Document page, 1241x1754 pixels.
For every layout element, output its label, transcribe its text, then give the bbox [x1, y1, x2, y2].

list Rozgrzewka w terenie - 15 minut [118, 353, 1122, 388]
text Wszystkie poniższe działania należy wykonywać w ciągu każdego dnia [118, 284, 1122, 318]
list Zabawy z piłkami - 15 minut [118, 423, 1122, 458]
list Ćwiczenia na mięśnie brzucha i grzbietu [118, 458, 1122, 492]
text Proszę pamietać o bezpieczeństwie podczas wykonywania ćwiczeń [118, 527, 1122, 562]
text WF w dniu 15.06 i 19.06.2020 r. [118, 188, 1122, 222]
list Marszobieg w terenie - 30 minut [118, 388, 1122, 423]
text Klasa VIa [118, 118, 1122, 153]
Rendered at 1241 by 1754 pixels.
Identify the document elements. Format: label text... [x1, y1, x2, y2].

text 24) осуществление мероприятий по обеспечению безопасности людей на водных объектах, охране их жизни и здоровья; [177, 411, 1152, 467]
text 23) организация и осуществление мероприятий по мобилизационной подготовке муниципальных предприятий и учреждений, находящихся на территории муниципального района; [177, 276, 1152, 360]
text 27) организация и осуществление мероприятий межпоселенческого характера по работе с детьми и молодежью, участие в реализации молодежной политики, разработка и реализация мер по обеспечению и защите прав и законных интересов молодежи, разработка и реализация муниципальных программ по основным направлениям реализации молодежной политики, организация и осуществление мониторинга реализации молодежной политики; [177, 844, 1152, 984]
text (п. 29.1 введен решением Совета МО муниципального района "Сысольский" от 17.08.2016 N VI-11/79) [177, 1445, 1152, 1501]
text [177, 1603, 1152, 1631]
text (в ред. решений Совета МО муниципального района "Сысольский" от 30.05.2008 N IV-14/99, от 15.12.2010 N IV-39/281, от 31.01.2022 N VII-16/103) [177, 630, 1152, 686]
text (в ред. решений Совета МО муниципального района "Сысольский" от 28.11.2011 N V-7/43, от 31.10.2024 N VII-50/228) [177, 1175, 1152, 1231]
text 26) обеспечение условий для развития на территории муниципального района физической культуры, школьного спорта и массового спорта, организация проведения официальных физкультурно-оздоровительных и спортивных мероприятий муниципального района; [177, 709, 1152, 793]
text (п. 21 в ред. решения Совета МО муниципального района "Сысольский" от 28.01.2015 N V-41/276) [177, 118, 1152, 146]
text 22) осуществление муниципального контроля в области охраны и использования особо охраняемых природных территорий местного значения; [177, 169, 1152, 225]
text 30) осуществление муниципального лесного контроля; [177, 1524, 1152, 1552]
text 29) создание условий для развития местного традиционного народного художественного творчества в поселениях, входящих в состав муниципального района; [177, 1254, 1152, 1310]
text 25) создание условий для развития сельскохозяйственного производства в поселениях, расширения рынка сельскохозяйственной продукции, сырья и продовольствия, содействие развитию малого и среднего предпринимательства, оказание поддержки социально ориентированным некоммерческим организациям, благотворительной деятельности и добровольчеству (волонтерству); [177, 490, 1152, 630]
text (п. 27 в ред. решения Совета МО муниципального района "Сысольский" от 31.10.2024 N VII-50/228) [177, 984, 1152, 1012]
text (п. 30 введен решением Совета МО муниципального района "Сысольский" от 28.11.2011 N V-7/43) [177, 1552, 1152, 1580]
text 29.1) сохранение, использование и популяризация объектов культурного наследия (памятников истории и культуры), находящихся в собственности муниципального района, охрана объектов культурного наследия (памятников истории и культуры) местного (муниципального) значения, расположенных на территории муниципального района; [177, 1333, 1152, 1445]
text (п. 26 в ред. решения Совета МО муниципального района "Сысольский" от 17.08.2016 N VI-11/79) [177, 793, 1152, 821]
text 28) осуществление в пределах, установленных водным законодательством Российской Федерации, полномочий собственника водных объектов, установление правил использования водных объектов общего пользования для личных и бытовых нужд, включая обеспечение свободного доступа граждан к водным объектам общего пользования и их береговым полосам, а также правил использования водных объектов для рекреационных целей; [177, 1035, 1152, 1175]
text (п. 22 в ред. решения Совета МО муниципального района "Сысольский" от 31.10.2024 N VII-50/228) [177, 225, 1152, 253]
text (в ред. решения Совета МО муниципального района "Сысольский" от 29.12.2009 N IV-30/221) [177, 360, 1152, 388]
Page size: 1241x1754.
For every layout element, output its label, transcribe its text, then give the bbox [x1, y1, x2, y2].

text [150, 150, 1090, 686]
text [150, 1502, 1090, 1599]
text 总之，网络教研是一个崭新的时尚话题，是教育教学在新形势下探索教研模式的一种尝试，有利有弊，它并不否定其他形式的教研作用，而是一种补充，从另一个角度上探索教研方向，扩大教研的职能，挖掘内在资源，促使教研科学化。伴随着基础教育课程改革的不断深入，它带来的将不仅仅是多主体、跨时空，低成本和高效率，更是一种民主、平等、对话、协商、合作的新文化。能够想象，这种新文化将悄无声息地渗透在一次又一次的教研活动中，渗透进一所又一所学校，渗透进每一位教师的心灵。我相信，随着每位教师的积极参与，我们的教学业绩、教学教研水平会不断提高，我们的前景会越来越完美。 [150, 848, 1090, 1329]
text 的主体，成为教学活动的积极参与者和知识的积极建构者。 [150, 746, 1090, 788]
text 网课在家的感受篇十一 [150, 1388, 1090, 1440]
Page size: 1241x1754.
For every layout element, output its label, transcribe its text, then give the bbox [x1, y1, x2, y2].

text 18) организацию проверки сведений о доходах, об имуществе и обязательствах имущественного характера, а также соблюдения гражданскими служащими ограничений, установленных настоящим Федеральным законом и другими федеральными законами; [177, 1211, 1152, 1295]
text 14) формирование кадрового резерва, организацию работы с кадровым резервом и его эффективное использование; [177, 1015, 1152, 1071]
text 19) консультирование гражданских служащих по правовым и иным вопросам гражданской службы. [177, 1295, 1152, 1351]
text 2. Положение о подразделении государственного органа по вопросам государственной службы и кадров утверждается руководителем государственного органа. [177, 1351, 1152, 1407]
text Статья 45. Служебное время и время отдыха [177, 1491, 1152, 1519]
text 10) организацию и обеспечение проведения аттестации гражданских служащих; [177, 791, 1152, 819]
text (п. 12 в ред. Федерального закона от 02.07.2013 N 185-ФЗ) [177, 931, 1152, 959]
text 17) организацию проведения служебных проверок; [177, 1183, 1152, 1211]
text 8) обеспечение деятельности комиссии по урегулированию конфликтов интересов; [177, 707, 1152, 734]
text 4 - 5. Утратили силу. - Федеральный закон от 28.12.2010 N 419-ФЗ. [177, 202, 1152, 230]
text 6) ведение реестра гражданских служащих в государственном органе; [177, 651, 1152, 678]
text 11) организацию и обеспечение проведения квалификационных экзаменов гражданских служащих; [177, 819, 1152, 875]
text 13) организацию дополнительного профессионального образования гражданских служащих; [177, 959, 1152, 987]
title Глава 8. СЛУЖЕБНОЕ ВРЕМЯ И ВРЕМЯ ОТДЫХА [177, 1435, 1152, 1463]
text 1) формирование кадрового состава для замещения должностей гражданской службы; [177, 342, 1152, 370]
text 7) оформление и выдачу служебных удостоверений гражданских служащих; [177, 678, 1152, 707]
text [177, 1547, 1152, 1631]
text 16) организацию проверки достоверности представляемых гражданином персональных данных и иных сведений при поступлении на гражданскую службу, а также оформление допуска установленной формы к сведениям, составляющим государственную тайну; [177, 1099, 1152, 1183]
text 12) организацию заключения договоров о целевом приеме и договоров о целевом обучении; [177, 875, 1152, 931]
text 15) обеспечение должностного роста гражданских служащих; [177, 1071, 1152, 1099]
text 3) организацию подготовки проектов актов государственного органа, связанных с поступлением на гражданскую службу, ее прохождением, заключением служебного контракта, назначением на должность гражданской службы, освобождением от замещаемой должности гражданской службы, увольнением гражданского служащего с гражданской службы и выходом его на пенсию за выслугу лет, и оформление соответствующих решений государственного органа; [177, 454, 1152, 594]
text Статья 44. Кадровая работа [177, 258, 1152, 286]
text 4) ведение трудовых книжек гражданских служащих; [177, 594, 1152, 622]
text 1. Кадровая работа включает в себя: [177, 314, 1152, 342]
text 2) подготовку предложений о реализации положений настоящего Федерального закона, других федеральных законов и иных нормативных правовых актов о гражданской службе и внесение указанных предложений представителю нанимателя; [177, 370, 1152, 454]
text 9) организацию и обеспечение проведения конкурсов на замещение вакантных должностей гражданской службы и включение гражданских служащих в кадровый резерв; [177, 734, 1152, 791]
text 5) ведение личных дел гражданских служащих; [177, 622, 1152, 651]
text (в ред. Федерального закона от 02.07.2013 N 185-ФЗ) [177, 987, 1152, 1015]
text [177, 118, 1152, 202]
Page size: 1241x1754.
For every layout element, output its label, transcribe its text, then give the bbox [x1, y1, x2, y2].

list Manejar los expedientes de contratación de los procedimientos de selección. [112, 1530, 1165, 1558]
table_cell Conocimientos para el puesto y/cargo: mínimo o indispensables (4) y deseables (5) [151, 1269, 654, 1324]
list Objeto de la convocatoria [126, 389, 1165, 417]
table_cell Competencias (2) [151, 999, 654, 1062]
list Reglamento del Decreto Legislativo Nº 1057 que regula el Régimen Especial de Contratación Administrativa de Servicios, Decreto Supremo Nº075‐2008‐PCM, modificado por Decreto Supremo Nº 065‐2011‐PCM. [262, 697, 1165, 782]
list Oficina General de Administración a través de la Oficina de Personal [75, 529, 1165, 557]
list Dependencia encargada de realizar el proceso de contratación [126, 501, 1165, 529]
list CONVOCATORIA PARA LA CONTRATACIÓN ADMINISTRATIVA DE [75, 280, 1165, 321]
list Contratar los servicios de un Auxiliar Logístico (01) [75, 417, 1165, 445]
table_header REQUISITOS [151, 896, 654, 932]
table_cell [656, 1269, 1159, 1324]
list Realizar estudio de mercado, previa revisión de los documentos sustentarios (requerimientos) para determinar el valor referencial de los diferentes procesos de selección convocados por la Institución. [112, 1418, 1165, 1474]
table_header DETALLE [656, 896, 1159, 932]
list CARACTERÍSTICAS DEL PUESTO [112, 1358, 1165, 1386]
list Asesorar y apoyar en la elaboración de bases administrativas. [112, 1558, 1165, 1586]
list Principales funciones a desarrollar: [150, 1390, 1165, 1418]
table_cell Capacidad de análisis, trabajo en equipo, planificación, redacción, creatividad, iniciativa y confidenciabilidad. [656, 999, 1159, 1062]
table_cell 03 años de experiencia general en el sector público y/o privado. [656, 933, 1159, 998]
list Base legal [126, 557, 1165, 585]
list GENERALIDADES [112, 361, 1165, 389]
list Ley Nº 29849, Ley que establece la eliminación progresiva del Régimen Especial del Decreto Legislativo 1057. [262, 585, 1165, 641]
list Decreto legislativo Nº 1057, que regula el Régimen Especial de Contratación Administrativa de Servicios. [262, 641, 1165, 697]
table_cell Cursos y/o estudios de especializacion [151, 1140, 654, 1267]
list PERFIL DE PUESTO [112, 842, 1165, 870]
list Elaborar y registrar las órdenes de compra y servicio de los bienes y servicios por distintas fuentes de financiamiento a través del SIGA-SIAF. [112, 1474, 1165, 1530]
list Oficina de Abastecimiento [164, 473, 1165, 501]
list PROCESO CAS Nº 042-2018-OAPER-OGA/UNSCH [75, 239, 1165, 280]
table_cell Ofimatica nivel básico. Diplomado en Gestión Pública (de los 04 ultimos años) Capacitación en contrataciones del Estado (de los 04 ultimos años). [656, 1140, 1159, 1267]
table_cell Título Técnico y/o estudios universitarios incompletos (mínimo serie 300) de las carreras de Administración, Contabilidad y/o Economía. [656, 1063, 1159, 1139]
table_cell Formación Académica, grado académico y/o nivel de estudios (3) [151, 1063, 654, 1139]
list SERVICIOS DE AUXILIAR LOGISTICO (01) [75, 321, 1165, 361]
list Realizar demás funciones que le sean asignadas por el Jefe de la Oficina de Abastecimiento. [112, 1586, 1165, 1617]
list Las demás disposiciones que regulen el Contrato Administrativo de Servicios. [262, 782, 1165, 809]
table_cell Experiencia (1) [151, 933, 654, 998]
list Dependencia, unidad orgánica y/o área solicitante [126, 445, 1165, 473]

---*---

What you need to do: Find the word "территории" in the entries above. Copy every line that has it.

Output below:
text 23) организация и осуществление мероприятий по мобилизационной подготовке муниципальных предприятий и учреждений, находящихся на территории муниципального района; [177, 276, 1152, 360]
text 26) обеспечение условий для развития на территории муниципального района физической культуры, школьного спорта и массового спорта, организация проведения официальных физкультурно-оздоровительных и спортивных мероприятий муниципального района; [177, 709, 1152, 793]
text 29.1) сохранение, использование и популяризация объектов культурного наследия (памятников истории и культуры), находящихся в собственности муниципального района, охрана объектов культурного наследия (памятников истории и культуры) местного (муниципального) значения, расположенных на территории муниципального района; [177, 1333, 1152, 1445]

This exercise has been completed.